*** Supplied entries Section Begins ***

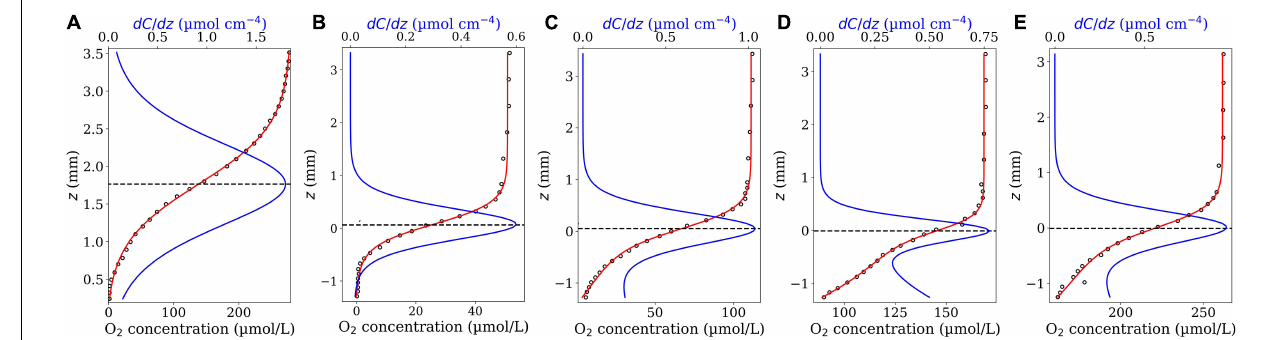
FIGURE 1 | Model validation. O2 concentration profiles (circle symbols) measured across the aggregate’s surface (from the ambient water down towards the aggregate’s center) within a representative N. spumigena aggregate (A) and a representative Skeletonema marioni aggregate exposed to different air saturation levels: 15% (B) , 40% (C) , 75% (D) and 100% (E) . The data shown in (A) and (B–E) were digitalized from Figure 2 in Klawonn et al. (2015) and Figure 1 in Stief et al. (2016), respectively. The z values obtained from Figure 1 in Stief et al. (2016) were multiplied by − 1 setting the positive direction of z -axis upwards. The red curves show the fitted model functions [Eq. 4 in (A) and Eq. 7 in (B–E) ] and the blue curves the corresponding first derivative functions. The horizontal dashed lines indicate the position of the interface on the z -axis, i.e., the position corresponded to the maximum value of the first derivative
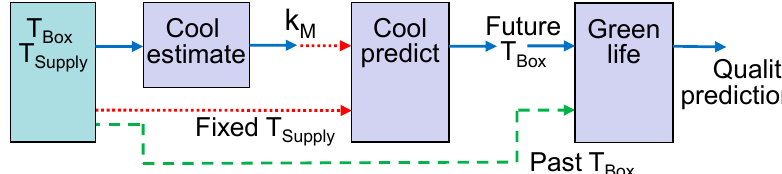
Figure 4. Prediction of future temperature and green life after operator query.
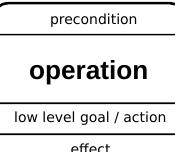
Figure 4. We use this graphical notation to visualize operations. For the operation j , the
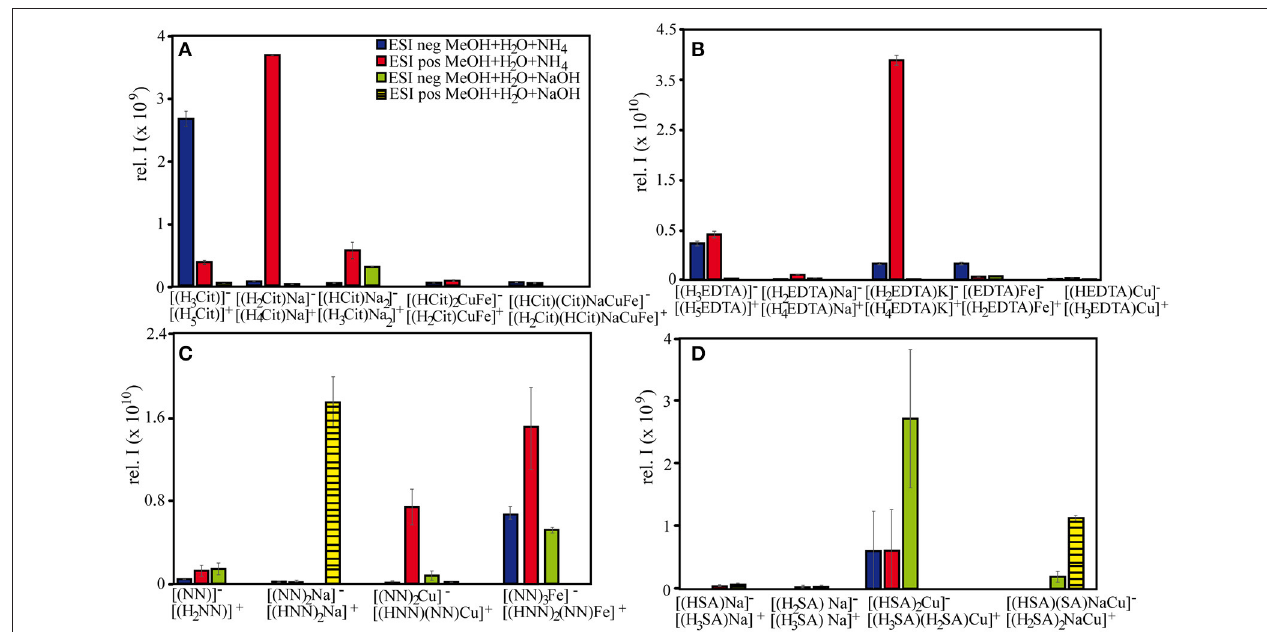
FIGURE 4 | Signal intensities of selected (A) citrate, (B) EDTA, (C) NN, and (D) SA species under different measurement settings. All depicted samples were prepared with a methanol:water matrix, with differing bases and ionization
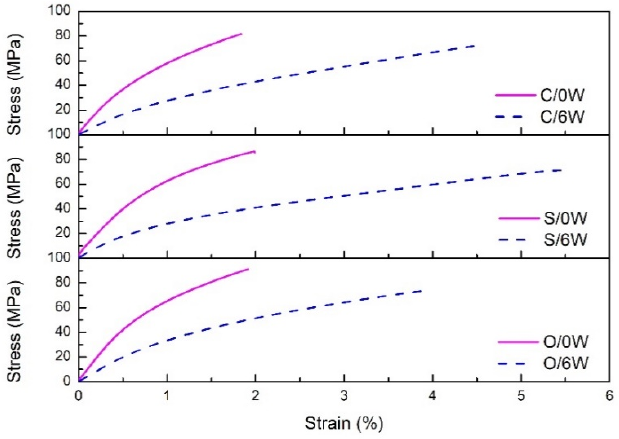
Figure 10. E ff ect of the water absorption on the stress-strain curves of di ff erent FFRPs at 70 ◦ C under 80%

*** Supplied entries Section Ends ***

- **Work to complete**:
Could you set down the data exactly as given, minus its pictures?

- **Answer to the exercise**:
FIGURE 1 | Model validation. O2 concentration profiles (circle symbols) measured across the aggregate’s surface (from the ambient water down towards the aggregate’s center) within a representative N. spumigena aggregate (A) and a representative Skeletonema marioni aggregate exposed to different air saturation levels: 15% (B) , 40% (C) , 75% (D) and 100% (E) . The data shown in (A) and (B–E) were digitalized from Figure 2 in Klawonn et al. (2015) and Figure 1 in Stief et al. (2016), respectively. The z values obtained from Figure 1 in Stief et al. (2016) were multiplied by − 1 setting the positive direction of z -axis upwards. The red curves show the fitted model functions [Eq. 4 in (A) and Eq. 7 in (B–E) ] and the blue curves the corresponding first derivative functions. The horizontal dashed lines indicate the position of the interface on the z -axis, i.e., the position corresponded to the maximum value of the first derivative
Figure 4. Prediction of future temperature and green life after operator query.
Figure 4. We use this graphical notation to visualize operations. For the operation j , the
FIGURE 4 | Signal intensities of selected (A) citrate, (B) EDTA, (C) NN, and (D) SA species under different measurement settings. All depicted samples were prepared with a methanol:water matrix, with differing bases and ionization
Figure 10. E ff ect of the water absorption on the stress-strain curves of di ff erent FFRPs at 70 ◦ C under 80%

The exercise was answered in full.